Türkiye yarın siyasi tarihinin en önemli günlerinden birini yaşayacak. Pazar günü Ankara'da AK Parti'nin Dördüncü Olağan Büyük Kongresi var.
Bu kongre çok önemli çünkü Başbakan Erdoğan'ın yapacağı konuşmayla birlikte Türkiye'nin 1923'e, yani Cumhuriyet'in 100'üncü yılına kadarki temel yol haritası çizilecek.
Birkaç örnek vereyim...
Başbakan; Kürt ve PKK sorunlarıyla ilgili olarak açılımcı, uzlaşmacı, demokratik mesajlar verirse... Halk önümüzdeki dönemde ölümlerin son bulmasa da azalacağını umut etmeye başlayabilir.
Ben Ortadoğu denklemlerini hesaba katmayan PKK analizlerine katılmıyorum.

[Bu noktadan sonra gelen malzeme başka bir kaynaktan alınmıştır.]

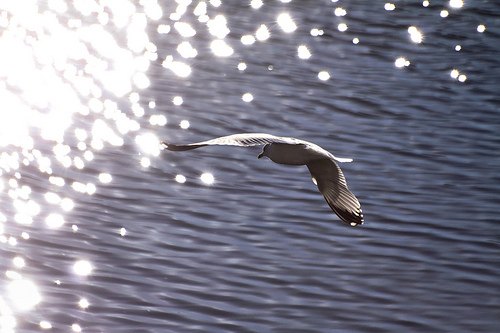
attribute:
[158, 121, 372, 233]
bird — flying, gray, white, soaring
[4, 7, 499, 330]
water — rippled, blue, reflecting, wavy, rippling, spotty, speckled, reflective, relfecting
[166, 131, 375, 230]
wings — tipped, open, white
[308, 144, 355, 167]
tail — white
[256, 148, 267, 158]
beak — black, small, tiny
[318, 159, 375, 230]
feathers — splayed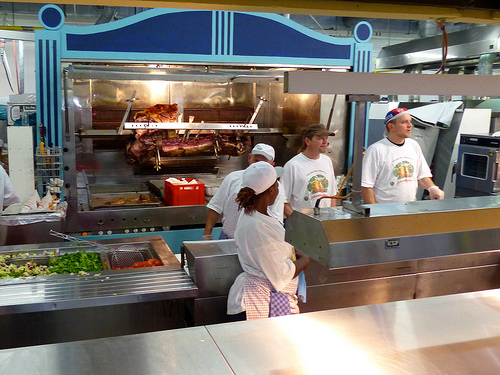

Mesela Suriye sorunu çözülmeden, PKK barış yapmaz, yapamaz. He der, tamam der, oyalar, sonra bildiğini okur.
Ama şu da var: Devlet bu sorunlarla ilgili başka politikalar da güdebilir. Bunun ipuçlarını yarın görebiliriz.
Başbakan'ın konuşmasıyla birlikte partinin yönetiminde yer alacak ekip de yine geleceği belirleyecek. Sert milliyetçiliğe ve milli görüşçülüğe prim tanıyan bir kadro mu olacak... Yoksa daha demokrat, daha özgürlükçü bir muhafazakar kadro mu?
Bu nokta çok önemli çünkü Başbakan ne zaman milli görüşçülüğü hatırlatan sözler etse... Farklı yaşam tarzlarına müdahaleye meraklı radikal kafaların cesaret bulduğunu görüyoruz.
Başkanlık geliyor mu?
Tabii siyasi sistem konusu da önemli. Başbakan Erdoğan "Cumhurbaşkanı partili olsun" diyor. Bunun tercümesi 'Başkanlık' veya 'Yarı-Başkanlık'tır.
Her iki sistem de, bazı partililerin hepten ya da bir süreliğine siyasetten ayrılmasına yol açar.
Halbuki şu anda AK Parti'de "Erdoğan, Cumhurbaşkanı olsun da oturacak koltuk çıksın..." diyerek ikbal bekleyen nice siyasetçi var. Hüsrana mı uğrayacaklar, yoksa sevince mi boğulacaklar? Yarın öğle sularında belli olacak.
Bu üçü fevkalade önemli konular. Üstelik sadece AK Parti ve destekçilerini değil, muhalefeti de yakından ilgilendiriyorlar. Velhasıl muhalefetin yolu da yarın çizilecek.